Text to read:
===============
The Rise of White Box Switches

White-box switch is nothing new to us. ODMs (original design manufacturers) have been building hardware for well-known vendors for many years. These vendors take the ODM hardware, install their operating system, and sell the unit as a bundle, often attaching a support contract. Until now many companies like FS are also getting into the game of producing white-box switches. White-box switches look just like any other switch, which are gaining increasing attention in next generation data center deployments, with many software-defined networking (SDN) startups offering solutions that include them. Enterprises are wondering how white-box switches will impact their data center plans. So what are white box switches?

What Is a White Box Switch?

white box switches

A white box switch is a network switch which comes with an installed operating system. It can be used as a standard for the base of hardware system elements. In the case of operating systems, white box switches are generally preinstalled on the system, or can be installed later. Loading of the white box switch is not difficult and can be done in a short period of time. They are generally used with SDNs and particularly useful in terms of a networking approach where the control is generated from the physical infrastructure after decoupling it. It can act as an efficient open-source tool for management of materials and information on a device.
===============
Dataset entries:

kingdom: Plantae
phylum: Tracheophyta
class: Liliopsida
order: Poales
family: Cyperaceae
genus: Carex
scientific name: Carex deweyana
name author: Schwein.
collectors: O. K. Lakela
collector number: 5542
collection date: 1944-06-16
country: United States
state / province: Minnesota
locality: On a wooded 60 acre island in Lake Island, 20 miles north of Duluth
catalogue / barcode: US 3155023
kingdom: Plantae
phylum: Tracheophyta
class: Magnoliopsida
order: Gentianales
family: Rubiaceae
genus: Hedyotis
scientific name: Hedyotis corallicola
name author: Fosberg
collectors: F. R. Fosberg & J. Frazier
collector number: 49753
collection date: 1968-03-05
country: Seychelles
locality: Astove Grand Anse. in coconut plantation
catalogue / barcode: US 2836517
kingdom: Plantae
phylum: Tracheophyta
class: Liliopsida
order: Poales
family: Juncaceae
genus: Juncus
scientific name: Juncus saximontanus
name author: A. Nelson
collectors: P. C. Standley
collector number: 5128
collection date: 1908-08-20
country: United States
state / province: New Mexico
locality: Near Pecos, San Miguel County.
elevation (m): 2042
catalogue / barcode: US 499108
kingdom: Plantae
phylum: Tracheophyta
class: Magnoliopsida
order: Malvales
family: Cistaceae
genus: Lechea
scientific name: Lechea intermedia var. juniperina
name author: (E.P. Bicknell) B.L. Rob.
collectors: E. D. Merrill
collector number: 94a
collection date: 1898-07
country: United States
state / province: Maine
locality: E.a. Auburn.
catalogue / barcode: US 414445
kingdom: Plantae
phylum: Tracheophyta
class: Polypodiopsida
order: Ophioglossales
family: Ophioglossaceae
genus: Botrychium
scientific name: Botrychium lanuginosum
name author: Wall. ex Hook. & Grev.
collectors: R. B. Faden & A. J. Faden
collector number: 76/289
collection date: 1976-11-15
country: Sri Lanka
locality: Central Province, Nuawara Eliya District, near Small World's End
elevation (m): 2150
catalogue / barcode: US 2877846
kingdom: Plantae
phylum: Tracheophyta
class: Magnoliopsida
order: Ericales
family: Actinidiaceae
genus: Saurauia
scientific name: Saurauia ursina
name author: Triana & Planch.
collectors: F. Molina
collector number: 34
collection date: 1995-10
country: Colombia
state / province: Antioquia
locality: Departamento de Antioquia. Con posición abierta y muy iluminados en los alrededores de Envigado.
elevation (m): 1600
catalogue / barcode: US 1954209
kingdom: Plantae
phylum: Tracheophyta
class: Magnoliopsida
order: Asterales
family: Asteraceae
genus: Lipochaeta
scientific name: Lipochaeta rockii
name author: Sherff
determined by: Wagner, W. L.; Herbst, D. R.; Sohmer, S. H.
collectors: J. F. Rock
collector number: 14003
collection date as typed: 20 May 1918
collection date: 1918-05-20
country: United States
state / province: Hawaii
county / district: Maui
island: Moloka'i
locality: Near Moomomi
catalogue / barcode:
===============
Problems to work on:
1. Quote the passage of the article on white box switches from "White-box switch is" to "White Box Switch?".
2. Translate into Spanish the following sentence from the article on white box switches: "Enterprises are wondering how white-box switches will impact their data center plans."

Solution list:
1.
White-box switch is nothing new to us. ODMs (original design manufacturers) have been building hardware for well-known vendors for many years. These vendors take the ODM hardware, install their operating system, and sell the unit as a bundle, often attaching a support contract. Until now many companies like FS are also getting into the game of producing white-box switches. White-box switches look just like any other switch, which are gaining increasing attention in next generation data center deployments, with many software-defined networking (SDN) startups offering solutions that include them. Enterprises are wondering how white-box switches will impact their data center plans. So what are white box switches?

What Is a White Box Switch?

2. Las empresas se preguntan cómo afectarán los switches de caja blanca a sus planes de centros de datos.